TASK TO COMPLETE: Look for the word "stockage" in the material below, then report each line where it occurs.
================
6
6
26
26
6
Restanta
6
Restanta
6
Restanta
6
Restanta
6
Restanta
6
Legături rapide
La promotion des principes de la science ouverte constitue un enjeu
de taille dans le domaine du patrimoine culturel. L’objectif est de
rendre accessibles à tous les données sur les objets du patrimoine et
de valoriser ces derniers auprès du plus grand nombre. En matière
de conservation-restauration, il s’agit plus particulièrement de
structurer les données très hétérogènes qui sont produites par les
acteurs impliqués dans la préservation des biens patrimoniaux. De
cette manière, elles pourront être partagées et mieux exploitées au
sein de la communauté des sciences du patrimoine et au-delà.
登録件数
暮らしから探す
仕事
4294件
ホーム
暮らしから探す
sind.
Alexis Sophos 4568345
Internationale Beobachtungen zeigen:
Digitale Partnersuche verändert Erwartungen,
================
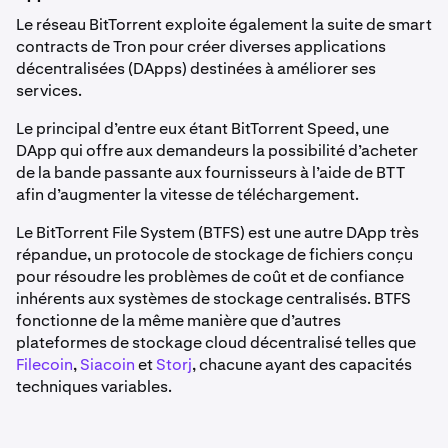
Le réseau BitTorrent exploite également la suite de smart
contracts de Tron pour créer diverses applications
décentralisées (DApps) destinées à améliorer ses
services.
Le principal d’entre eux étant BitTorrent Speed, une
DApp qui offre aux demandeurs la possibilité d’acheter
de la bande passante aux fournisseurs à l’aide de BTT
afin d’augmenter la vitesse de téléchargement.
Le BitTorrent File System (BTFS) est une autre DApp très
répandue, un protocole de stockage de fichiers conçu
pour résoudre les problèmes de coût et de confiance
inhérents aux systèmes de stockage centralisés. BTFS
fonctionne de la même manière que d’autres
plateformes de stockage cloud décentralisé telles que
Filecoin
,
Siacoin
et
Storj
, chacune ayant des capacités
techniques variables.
================
YOUR SOLUTION:
répandue, un protocole de stockage de fichiers conçu
inhérents aux systèmes de stockage centralisés. BTFS
plateformes de stockage cloud décentralisé telles que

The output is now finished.